—Dice usted que miento, señor Pérez, ¿quiere usted pruebas?

—¡Te callarás, renegado!

—Helas aquí, pues. La señora es bella y joven, morena, con unos ojos negros como el ala del cuervo; gruesa y rosada, con un pie, una cintura y una mano que harían volver loco a un canónigo del Escorial.

—¡Infame! te atreves...

—En fin, debajo del hombro izquierdo tiene un lunarcito negro, coquetón, aterciopelado, que hace saltar aún la deslumbrante blancura de una piel de raso... Pero eso no es aun todo.

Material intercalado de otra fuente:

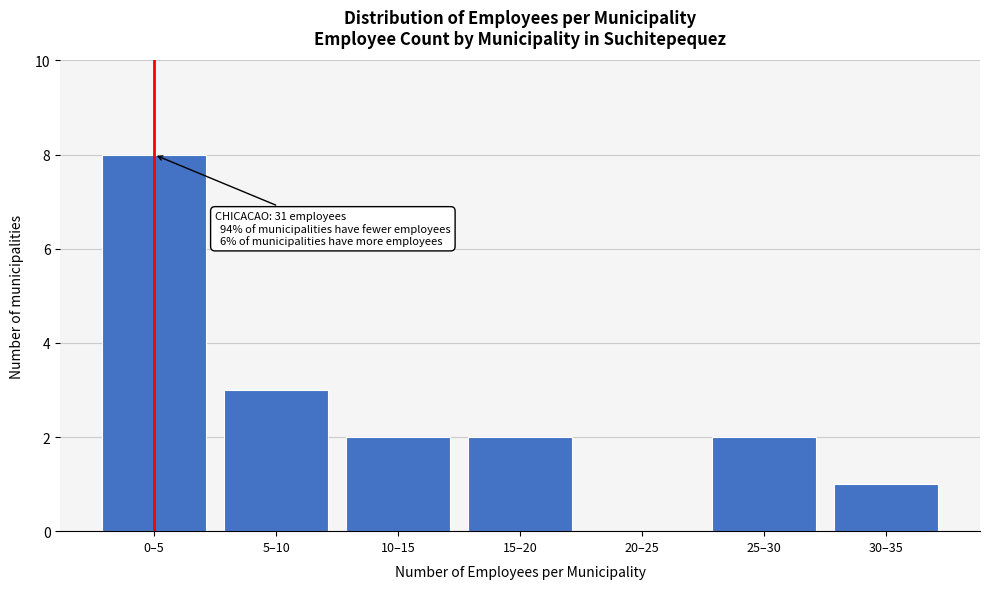

Reading left to right, transcribe all the data shown in this chart.

0–5=8	5–10=3	10–15=2	15–20=2	20–25=0	25–30=2	30–35=1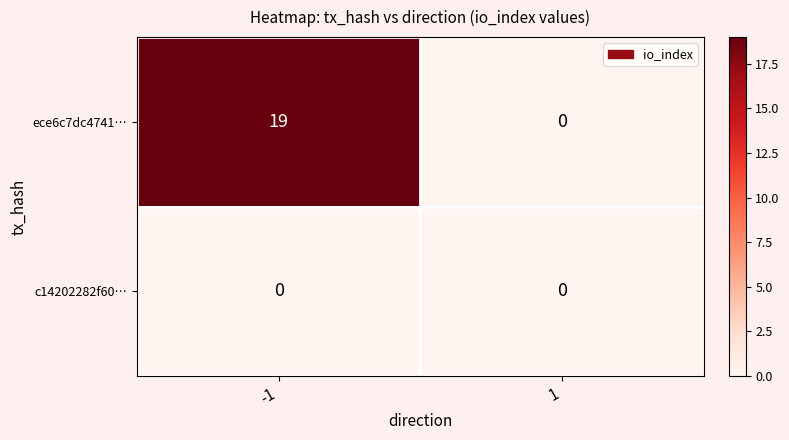

What is the sum of the ece6c7dc4741… values at -1 and 1?

19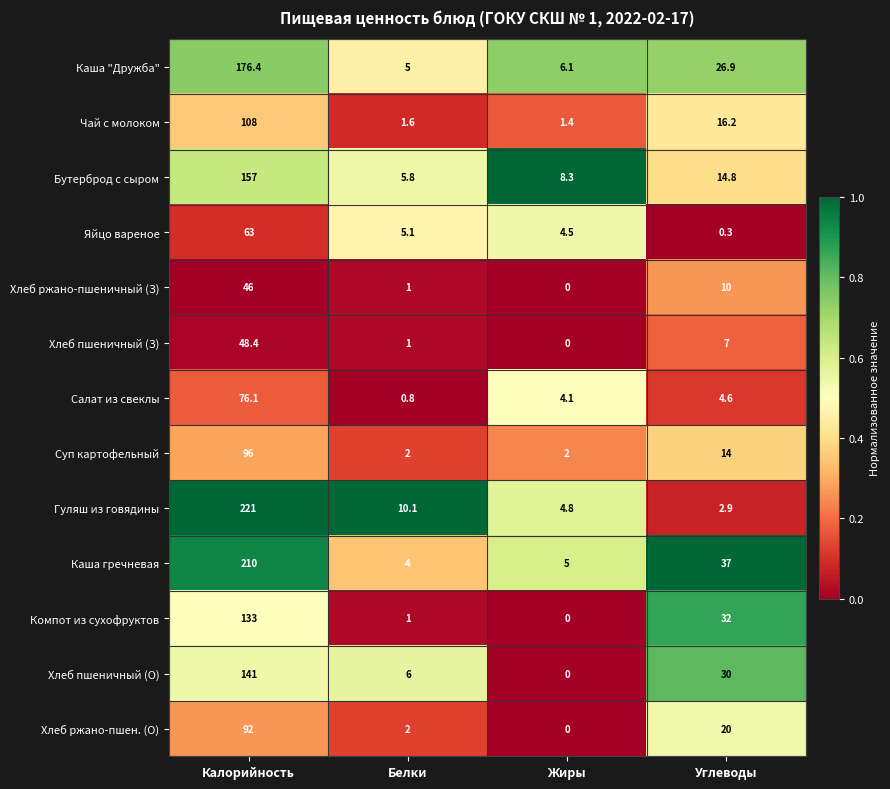

How many data points in Чай с молоком are less than 16?

2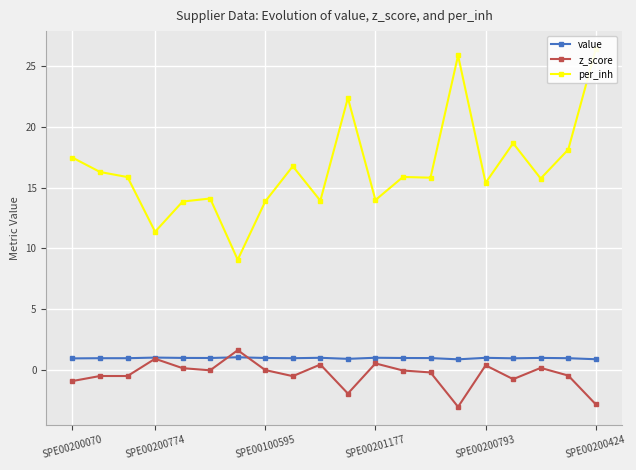

Rank the series by their maximum value, from lowest to highest.

value, z_score, per_inh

El corregidor espumarajeaba de rabia y no podía encontrar una sola palabra para contestar al gitano ni a las guasas con que la multitud le asaeteaba. Por fin exclamó, precipitándose sobre la reja:

—Pero ese infernal gitano ha sabido eso por alguna camarera de mi mujer... o bien es que...

—No, señor Pérez, no—repuso el gitano—; lo he sabido por el capitán de fragata que usted recibía en su casa, en Sevilla, porque ese capitán... era...

—¡Acaba, pues, malvado!

—¡Era yo!... ¿Ya está bautizado su hijo, señor?